Segment Open

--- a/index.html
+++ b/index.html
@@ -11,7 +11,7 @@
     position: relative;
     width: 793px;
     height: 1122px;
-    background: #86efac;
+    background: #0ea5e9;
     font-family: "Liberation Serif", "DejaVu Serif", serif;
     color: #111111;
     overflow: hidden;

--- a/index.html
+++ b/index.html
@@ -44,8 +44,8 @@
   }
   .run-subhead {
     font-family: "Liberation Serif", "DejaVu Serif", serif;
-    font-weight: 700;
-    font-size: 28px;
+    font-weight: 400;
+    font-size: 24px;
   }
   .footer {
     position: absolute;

Segment Closed
Segment Open

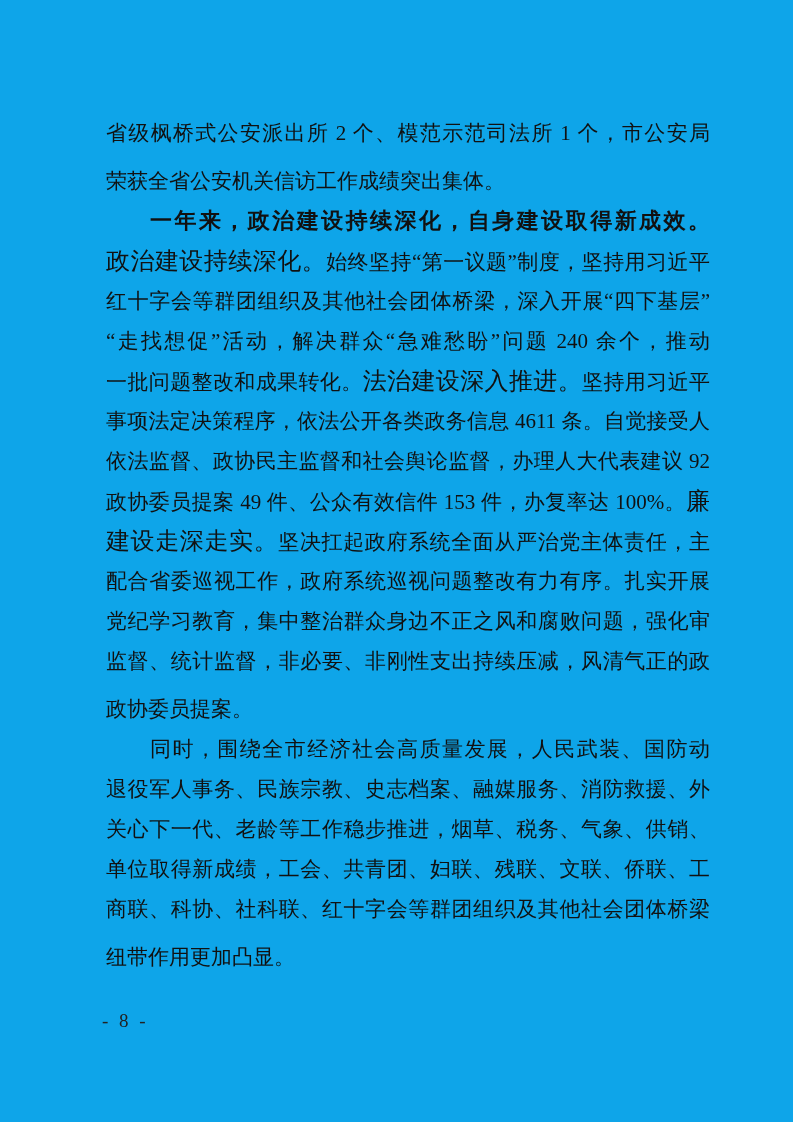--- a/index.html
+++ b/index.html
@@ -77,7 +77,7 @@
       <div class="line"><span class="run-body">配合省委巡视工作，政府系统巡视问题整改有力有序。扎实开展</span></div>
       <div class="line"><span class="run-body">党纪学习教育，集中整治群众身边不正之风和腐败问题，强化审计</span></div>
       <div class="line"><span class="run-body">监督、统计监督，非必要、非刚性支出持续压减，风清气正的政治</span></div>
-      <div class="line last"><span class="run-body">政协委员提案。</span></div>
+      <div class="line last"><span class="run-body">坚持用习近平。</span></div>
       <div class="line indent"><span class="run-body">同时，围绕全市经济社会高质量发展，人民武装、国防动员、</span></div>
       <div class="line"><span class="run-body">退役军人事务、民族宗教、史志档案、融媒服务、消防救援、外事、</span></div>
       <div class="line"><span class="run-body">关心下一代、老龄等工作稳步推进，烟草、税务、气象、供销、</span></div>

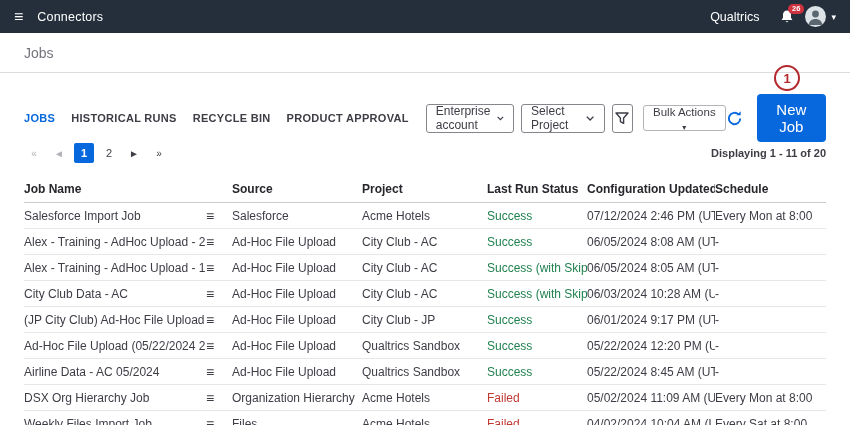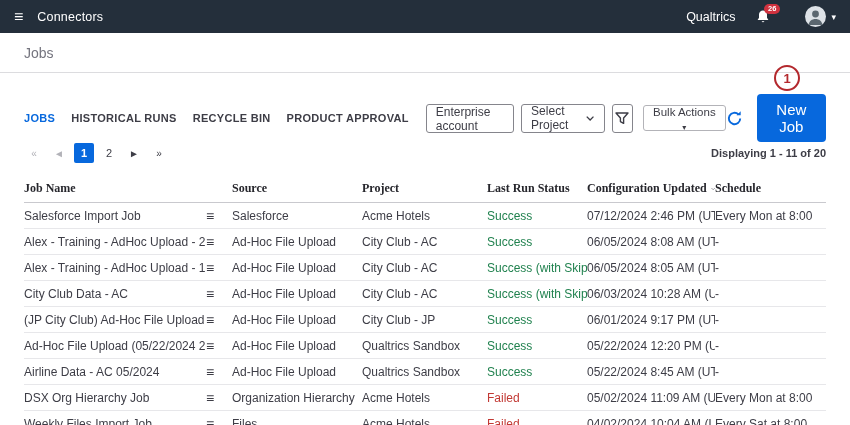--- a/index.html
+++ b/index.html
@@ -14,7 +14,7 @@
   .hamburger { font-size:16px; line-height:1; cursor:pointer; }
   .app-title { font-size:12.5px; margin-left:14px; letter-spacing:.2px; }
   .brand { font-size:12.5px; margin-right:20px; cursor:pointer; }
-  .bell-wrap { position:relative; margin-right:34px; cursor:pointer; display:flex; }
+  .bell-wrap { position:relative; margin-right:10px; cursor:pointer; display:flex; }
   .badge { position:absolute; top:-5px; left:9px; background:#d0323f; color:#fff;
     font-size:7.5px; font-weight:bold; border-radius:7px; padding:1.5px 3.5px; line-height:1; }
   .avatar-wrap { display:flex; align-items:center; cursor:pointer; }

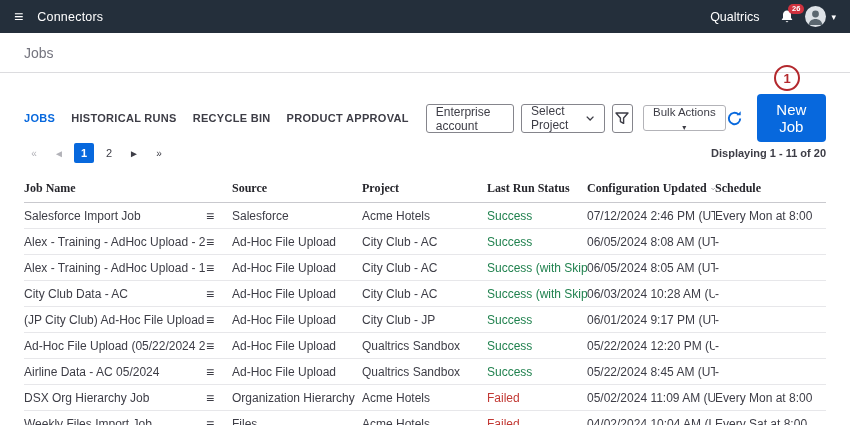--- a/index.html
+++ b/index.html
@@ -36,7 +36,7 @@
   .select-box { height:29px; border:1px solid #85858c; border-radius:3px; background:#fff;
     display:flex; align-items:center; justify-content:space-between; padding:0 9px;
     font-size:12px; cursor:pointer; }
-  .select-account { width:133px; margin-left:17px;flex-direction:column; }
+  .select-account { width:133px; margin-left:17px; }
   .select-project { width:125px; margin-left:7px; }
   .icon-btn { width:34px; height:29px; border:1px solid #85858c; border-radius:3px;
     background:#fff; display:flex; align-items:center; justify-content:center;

Segment Closed

◆ WORK TO COMPLETE
Retype only the lines above between the line with "font-size:12.5px; margin-left:14px; letter-spacing:.2px;" and the line with "left:9px; background:#d0323f; color:#fff;", counting those two lines as well, and keep every character as it is.

◆ WRITTEN RESPONSE
   .app-title { font-size:12.5px; margin-left:14px; letter-spacing:.2px; }
   .brand { font-size:12.5px; margin-right:20px; cursor:pointer; }
-  .bell-wrap { position:relative; margin-right:34px; cursor:pointer; display:flex; }
+  .bell-wrap { position:relative; margin-right:10px; cursor:pointer; display:flex; }
   .badge { position:absolute; top:-5px; left:9px; background:#d0323f; color:#fff;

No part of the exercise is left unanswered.